Wiretap: A constitutional right in name only?

 
If access to abortion is a constitutional right — as the Supreme Court ruled many years ago — it seems, writes Linda Greenhouse, that some constitutional rights are more equal than others. In striking down an Alabama law that would have shut down three of Alabama’s five remaining abortion clinics, U.S. District Court Judge Myron Thompson asked what would happen if Alabama wrote a law that limited the purchase of guns so that only two gun shops were left in the state. Myron knows what would happen. In his opinion in Planned Parenthood Southeast vs. Strange, he wrote “The defenders of this law would be called upon to do a heck of a lot of explaining, and rightly so in the face of an effect so severe.”

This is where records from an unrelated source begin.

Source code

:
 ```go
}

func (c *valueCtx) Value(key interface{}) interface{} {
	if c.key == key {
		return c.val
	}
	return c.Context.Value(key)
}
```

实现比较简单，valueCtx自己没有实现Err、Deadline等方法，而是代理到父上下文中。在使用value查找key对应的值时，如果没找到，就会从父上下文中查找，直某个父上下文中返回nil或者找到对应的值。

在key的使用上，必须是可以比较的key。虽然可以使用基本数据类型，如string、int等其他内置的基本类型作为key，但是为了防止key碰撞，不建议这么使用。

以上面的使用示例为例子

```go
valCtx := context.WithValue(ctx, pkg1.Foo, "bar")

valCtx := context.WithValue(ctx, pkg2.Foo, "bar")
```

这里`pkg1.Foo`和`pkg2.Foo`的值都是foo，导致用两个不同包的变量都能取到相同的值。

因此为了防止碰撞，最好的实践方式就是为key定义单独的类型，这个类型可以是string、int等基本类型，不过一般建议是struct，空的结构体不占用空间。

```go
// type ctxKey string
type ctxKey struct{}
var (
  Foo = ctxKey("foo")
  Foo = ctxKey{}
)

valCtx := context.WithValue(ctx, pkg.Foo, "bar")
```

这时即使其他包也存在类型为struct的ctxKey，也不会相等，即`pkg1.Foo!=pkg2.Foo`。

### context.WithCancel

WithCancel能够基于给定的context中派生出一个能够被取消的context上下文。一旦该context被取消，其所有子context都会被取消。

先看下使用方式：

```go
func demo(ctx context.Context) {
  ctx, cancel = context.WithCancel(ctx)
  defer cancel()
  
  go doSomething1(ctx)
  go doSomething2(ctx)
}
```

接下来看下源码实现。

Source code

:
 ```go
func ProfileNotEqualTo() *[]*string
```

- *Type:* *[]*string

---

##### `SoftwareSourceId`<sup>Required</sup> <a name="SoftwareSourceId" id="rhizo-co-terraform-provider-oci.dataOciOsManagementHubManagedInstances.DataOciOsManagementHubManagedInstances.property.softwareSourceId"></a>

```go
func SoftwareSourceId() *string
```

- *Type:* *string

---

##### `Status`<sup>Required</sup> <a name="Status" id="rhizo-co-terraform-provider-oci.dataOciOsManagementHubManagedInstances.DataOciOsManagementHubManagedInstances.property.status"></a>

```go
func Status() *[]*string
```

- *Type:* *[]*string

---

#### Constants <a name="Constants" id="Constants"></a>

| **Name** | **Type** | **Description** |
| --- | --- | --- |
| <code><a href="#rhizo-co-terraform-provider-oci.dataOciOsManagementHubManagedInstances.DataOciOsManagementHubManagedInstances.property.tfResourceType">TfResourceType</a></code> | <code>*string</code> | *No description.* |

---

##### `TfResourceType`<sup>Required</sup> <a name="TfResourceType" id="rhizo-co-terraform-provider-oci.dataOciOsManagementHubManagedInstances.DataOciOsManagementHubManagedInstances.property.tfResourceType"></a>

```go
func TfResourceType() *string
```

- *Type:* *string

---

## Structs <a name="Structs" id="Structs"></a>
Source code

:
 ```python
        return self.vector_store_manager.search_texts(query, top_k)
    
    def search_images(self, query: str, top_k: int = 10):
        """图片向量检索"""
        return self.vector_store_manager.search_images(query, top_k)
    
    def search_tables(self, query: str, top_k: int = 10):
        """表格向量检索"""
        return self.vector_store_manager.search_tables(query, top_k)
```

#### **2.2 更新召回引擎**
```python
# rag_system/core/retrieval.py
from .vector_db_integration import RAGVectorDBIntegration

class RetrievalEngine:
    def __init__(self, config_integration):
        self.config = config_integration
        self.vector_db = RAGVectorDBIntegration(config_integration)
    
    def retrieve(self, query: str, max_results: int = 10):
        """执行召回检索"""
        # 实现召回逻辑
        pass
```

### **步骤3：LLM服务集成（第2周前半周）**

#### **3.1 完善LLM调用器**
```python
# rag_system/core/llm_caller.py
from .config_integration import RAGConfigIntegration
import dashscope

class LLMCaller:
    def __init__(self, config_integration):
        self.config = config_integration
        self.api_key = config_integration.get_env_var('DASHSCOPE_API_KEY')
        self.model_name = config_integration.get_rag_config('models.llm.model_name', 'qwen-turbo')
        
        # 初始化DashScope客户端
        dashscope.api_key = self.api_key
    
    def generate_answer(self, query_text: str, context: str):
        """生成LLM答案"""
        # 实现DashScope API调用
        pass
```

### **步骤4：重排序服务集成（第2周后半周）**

What happens when you raise the minimum wage? It’s an argument that economists and politician have been having for years. Here are a few early attempts at answering the question. Via the Washington Post.

The war on whites? Yes, the war on whites. Some people, including a Republican congressman, think that’s the issue of our day. Via the Washington Post.

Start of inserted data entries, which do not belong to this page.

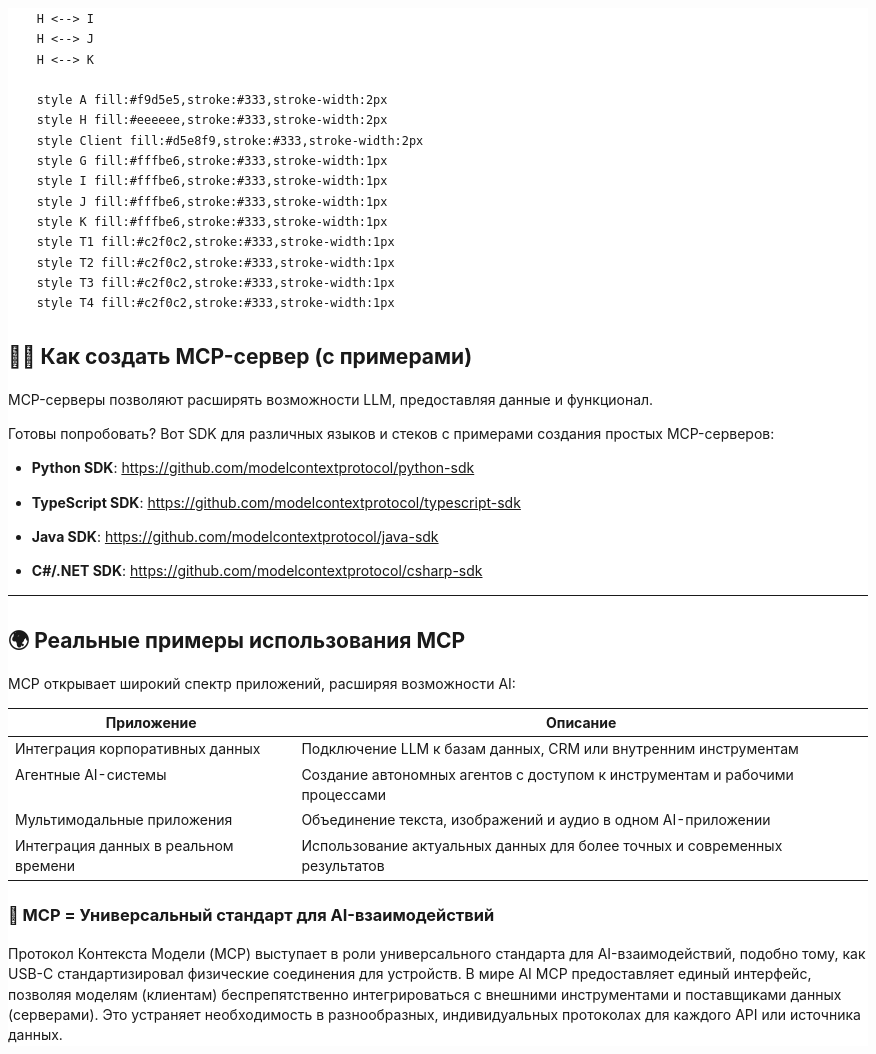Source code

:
 ```mermaid
    H <--> I
    H <--> J
    H <--> K

    style A fill:#f9d5e5,stroke:#333,stroke-width:2px
    style H fill:#eeeeee,stroke:#333,stroke-width:2px
    style Client fill:#d5e8f9,stroke:#333,stroke-width:2px
    style G fill:#fffbe6,stroke:#333,stroke-width:1px
    style I fill:#fffbe6,stroke:#333,stroke-width:1px
    style J fill:#fffbe6,stroke:#333,stroke-width:1px
    style K fill:#fffbe6,stroke:#333,stroke-width:1px
    style T1 fill:#c2f0c2,stroke:#333,stroke-width:1px
    style T2 fill:#c2f0c2,stroke:#333,stroke-width:1px
    style T3 fill:#c2f0c2,stroke:#333,stroke-width:1px
    style T4 fill:#c2f0c2,stroke:#333,stroke-width:1px
```

## 👨‍💻 Как создать MCP-сервер (с примерами)

MCP-серверы позволяют расширять возможности LLM, предоставляя данные и функционал.

Готовы попробовать? Вот SDK для различных языков и стеков с примерами создания простых MCP-серверов:

- **Python SDK**: https://github.com/modelcontextprotocol/python-sdk

- **TypeScript SDK**: https://github.com/modelcontextprotocol/typescript-sdk

- **Java SDK**: https://github.com/modelcontextprotocol/java-sdk

- **C#/.NET SDK**: https://github.com/modelcontextprotocol/csharp-sdk

---

## 🌍 Реальные примеры использования MCP

MCP открывает широкий спектр приложений, расширяя возможности AI:

| **Приложение**             | **Описание**                                                                   |
|----------------------------|-------------------------------------------------------------------------------|
| Интеграция корпоративных данных | Подключение LLM к базам данных, CRM или внутренним инструментам              |
| Агентные AI-системы        | Создание автономных агентов с доступом к инструментам и рабочими процессами    |
| Мультимодальные приложения | Объединение текста, изображений и аудио в одном AI-приложении                  |
| Интеграция данных в реальном времени | Использование актуальных данных для более точных и современных результатов |

### 🧠 MCP = Универсальный стандарт для AI-взаимодействий

Протокол Контекста Модели (MCP) выступает в роли универсального стандарта для AI-взаимодействий, подобно тому, как USB-C стандартизировал физические соединения для устройств. В мире AI MCP предоставляет единый интерфейс, позволяя моделям (клиентам) беспрепятственно интегрироваться с внешними инструментами и поставщиками данных (серверами). Это устраняет необходимость в разнообразных, индивидуальных протоколах для каждого API или источника данных.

Love, lies, luxury goods and a governor. The story of the trial that has everything. Via Bloomberg.

Ted Cruz is different. He thinks being really, really different is how you become president. Via the New Yorker.

The Ebola question that everyone is asking – and Obama didn’t really answer: Why did the two Americans get the serum when Africans were left to die? Via the New Republic.

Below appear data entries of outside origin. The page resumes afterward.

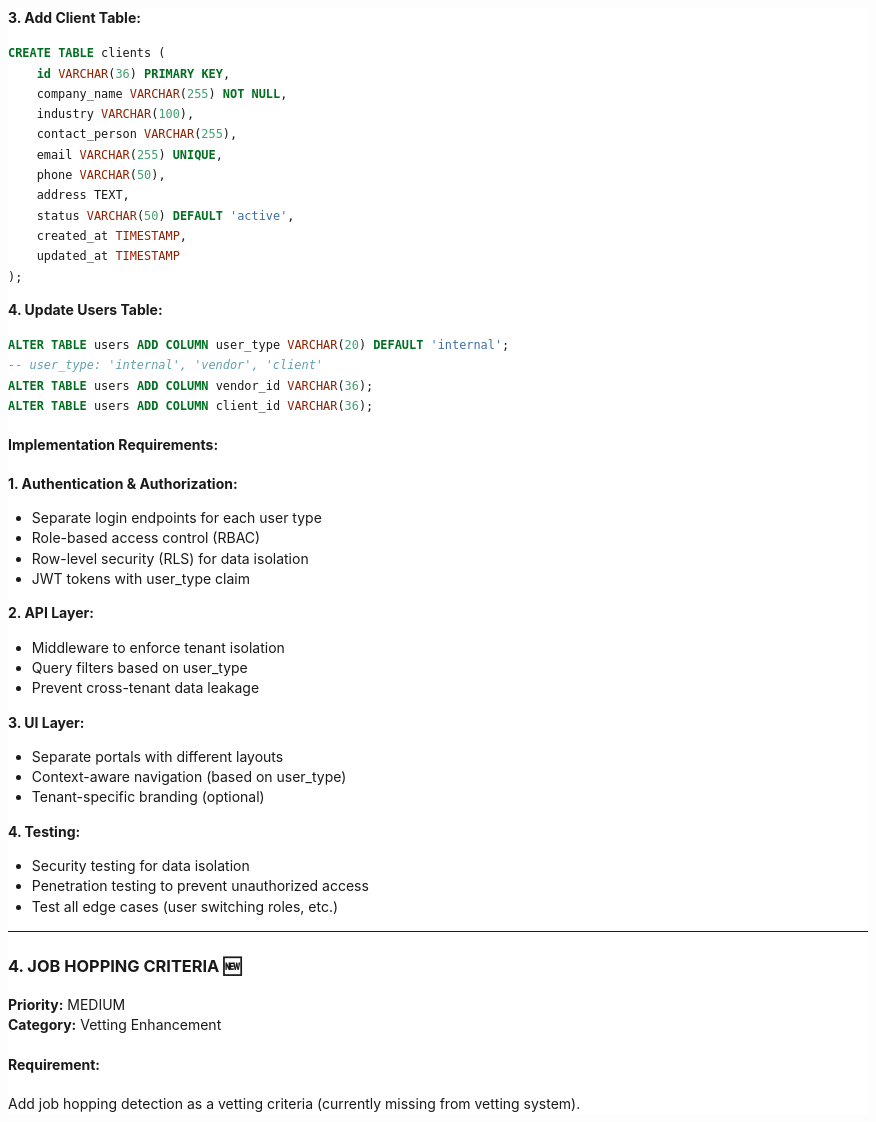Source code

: **3. Add Client Table:**
```sql
CREATE TABLE clients (
    id VARCHAR(36) PRIMARY KEY,
    company_name VARCHAR(255) NOT NULL,
    industry VARCHAR(100),
    contact_person VARCHAR(255),
    email VARCHAR(255) UNIQUE,
    phone VARCHAR(50),
    address TEXT,
    status VARCHAR(50) DEFAULT 'active',
    created_at TIMESTAMP,
    updated_at TIMESTAMP
);
```

**4. Update Users Table:**
```sql
ALTER TABLE users ADD COLUMN user_type VARCHAR(20) DEFAULT 'internal';
-- user_type: 'internal', 'vendor', 'client'
ALTER TABLE users ADD COLUMN vendor_id VARCHAR(36);
ALTER TABLE users ADD COLUMN client_id VARCHAR(36);
```

#### **Implementation Requirements:**

**1. Authentication & Authorization:**
- Separate login endpoints for each user type
- Role-based access control (RBAC)
- Row-level security (RLS) for data isolation
- JWT tokens with user_type claim

**2. API Layer:**
- Middleware to enforce tenant isolation
- Query filters based on user_type
- Prevent cross-tenant data leakage

**3. UI Layer:**
- Separate portals with different layouts
- Context-aware navigation (based on user_type)
- Tenant-specific branding (optional)

**4. Testing:**
- Security testing for data isolation
- Penetration testing to prevent unauthorized access
- Test all edge cases (user switching roles, etc.)

---

### **4. JOB HOPPING CRITERIA** 🆕
**Priority:** MEDIUM  
**Category:** Vetting Enhancement

#### **Requirement:**
Add job hopping detection as a vetting criteria (currently missing from vetting system).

The world-wide multi-billion-dollar messaging industry is not known for its scruples, but here’s news via the Guardian: “Public relations firms have played a critical role over the years in framing the debate on climate change and its solutions – as well as the extensive disinformation campaigns launched to block those initiatives. Now a number of the world’s top 25 global PR firms have told the Guardian they will not represent clients who deny man-made climate change, or take campaigns seeking to block regulations limiting carbon pollution.”

Here’s a list, courtesy of Colorado Biz magazine, of the state’s top professional communication firms. Which ones among them are the best corporate citizens? It’s a tough question to answer. But a good beginning might come from asking which of them are committed to doing business with climate-change denying clients, companies and people that embrace the contemporary version of “cigarettes are good for your throat”?

New York Times media columnist David Carr is teaching at Boston University. He posted his syllabus on Medium — or better to say he wrote his syllabus in Medium? So it’s more than a syllabus. It’s a first lesson in the “don’t tell me, show me” line of instruction.

Yeah, it’s just the movies, but why does Hollywood insist on pretending that ancient Egypt was full of white people? Via Vox.